Starting with the line that contains "common name: Blue jay", copy the records word for word up to their final line, and include both of those lines.

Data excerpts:
..........

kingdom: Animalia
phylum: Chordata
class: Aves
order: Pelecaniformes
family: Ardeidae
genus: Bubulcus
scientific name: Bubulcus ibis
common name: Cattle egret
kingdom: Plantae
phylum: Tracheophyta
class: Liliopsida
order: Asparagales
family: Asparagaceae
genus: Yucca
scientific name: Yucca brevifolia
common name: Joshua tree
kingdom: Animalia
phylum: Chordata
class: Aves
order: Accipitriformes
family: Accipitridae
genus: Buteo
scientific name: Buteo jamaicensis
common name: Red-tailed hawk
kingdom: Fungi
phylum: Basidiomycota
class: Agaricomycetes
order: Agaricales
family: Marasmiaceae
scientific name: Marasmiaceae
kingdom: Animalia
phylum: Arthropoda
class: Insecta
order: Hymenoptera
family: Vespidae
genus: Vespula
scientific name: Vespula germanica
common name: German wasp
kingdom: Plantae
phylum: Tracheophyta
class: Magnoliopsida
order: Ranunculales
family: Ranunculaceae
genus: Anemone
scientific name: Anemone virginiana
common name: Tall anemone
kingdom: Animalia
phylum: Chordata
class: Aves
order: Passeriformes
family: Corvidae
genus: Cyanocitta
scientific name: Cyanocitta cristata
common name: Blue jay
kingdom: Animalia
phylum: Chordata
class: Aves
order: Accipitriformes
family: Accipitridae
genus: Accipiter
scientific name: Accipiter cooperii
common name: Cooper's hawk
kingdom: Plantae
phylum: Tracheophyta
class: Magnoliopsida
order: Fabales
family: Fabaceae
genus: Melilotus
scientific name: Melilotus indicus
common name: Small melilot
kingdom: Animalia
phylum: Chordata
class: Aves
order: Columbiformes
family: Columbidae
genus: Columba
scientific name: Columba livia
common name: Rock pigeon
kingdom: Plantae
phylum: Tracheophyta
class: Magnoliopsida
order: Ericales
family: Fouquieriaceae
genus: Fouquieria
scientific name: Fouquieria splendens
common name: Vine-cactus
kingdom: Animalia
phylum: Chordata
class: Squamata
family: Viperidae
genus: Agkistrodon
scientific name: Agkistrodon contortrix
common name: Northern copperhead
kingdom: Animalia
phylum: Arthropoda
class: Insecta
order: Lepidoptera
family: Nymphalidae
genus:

..........

→ **OUTPUT OF THE EXERCISE**:
common name: Blue jay
kingdom: Animalia
phylum: Chordata
class: Aves
order: Accipitriformes
family: Accipitridae
genus: Accipiter
scientific name: Accipiter cooperii
common name: Cooper's hawk
kingdom: Plantae
phylum: Tracheophyta
class: Magnoliopsida
order: Fabales
family: Fabaceae
genus: Melilotus
scientific name: Melilotus indicus
common name: Small melilot
kingdom: Animalia
phylum: Chordata
class: Aves
order: Columbiformes
family: Columbidae
genus: Columba
scientific name: Columba livia
common name: Rock pigeon
kingdom: Plantae
phylum: Tracheophyta
class: Magnoliopsida
order: Ericales
family: Fouquieriaceae
genus: Fouquieria
scientific name: Fouquieria splendens
common name: Vine-cactus
kingdom: Animalia
phylum: Chordata
class: Squamata
family: Viperidae
genus: Agkistrodon
scientific name: Agkistrodon contortrix
common name: Northern copperhead
kingdom: Animalia
phylum: Arthropoda
class: Insecta
order: Lepidoptera
family: Nymphalidae
genus:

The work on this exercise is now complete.